EXERCISE BRIEF =>
For each line of the listing that contains "lists", make a copy and return it.

DATA IN THIS EXERCISE =>
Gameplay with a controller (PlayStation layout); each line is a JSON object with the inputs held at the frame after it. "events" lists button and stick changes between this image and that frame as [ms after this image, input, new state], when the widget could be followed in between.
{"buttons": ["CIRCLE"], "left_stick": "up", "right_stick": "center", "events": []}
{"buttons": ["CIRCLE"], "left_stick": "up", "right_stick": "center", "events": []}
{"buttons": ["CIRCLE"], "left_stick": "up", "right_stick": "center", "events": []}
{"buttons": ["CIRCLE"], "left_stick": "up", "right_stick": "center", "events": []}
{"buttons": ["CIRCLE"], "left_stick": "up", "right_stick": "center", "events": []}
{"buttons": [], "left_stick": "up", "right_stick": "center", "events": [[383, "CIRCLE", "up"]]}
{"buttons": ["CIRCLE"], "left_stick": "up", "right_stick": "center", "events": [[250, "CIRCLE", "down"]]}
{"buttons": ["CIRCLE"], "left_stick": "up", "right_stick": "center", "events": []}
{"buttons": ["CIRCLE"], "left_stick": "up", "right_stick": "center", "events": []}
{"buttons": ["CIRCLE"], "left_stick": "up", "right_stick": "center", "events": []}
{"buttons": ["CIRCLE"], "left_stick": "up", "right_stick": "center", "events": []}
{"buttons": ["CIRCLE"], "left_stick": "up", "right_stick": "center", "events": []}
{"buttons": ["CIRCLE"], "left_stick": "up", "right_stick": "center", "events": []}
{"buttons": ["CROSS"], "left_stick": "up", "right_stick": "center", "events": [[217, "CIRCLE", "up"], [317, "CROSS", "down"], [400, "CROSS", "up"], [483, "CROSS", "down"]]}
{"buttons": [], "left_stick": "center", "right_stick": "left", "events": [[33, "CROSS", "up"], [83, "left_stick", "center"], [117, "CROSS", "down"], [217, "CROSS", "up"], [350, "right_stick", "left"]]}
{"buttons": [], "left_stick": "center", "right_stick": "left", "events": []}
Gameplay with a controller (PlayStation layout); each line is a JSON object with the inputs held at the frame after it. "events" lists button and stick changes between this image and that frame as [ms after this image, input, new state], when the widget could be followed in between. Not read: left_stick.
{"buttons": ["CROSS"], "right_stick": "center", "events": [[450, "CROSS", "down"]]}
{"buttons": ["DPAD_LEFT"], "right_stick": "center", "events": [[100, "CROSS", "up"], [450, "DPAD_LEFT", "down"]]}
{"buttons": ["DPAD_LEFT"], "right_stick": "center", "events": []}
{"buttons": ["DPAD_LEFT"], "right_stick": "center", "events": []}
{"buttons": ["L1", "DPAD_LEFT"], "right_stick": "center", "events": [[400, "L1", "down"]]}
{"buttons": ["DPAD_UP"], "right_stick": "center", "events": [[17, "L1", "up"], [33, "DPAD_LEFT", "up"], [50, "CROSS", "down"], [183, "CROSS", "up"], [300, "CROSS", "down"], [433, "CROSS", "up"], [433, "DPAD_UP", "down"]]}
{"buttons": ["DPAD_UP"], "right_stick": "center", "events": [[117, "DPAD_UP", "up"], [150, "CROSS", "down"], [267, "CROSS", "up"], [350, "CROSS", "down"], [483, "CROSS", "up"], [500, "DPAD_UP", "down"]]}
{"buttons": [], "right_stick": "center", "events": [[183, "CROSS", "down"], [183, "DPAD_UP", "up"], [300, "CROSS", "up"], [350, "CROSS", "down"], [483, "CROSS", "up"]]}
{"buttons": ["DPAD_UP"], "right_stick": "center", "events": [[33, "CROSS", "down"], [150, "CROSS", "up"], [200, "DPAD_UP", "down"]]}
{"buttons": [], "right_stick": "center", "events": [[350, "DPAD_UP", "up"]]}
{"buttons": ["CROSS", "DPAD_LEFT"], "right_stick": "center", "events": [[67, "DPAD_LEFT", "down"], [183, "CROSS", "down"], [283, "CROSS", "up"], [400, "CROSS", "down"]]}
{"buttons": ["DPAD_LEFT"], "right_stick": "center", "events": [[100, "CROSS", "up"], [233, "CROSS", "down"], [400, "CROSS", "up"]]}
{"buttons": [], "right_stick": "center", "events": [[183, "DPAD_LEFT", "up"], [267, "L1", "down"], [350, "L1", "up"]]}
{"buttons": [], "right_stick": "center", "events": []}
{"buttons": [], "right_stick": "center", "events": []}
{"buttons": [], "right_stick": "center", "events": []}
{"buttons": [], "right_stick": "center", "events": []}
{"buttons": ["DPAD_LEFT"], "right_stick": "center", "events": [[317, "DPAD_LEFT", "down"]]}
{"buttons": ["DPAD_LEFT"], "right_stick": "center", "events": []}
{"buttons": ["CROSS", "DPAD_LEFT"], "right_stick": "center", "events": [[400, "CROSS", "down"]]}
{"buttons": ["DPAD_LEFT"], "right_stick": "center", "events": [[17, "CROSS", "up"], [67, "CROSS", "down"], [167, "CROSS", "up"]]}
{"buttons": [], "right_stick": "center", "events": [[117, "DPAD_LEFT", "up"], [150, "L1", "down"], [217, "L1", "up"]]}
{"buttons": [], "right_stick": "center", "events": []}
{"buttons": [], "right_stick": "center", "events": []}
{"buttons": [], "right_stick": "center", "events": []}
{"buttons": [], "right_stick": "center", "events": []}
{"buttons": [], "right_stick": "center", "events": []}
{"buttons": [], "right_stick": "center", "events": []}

SOLUTION TO THIS EXERCISE =>
Gameplay with a controller (PlayStation layout); each line is a JSON object with the inputs held at the frame after it. "events" lists button and stick changes between this image and that frame as [ms after this image, input, new state], when the widget could be followed in between.
Gameplay with a controller (PlayStation layout); each line is a JSON object with the inputs held at the frame after it. "events" lists button and stick changes between this image and that frame as [ms after this image, input, new state], when the widget could be followed in between. Not read: left_stick.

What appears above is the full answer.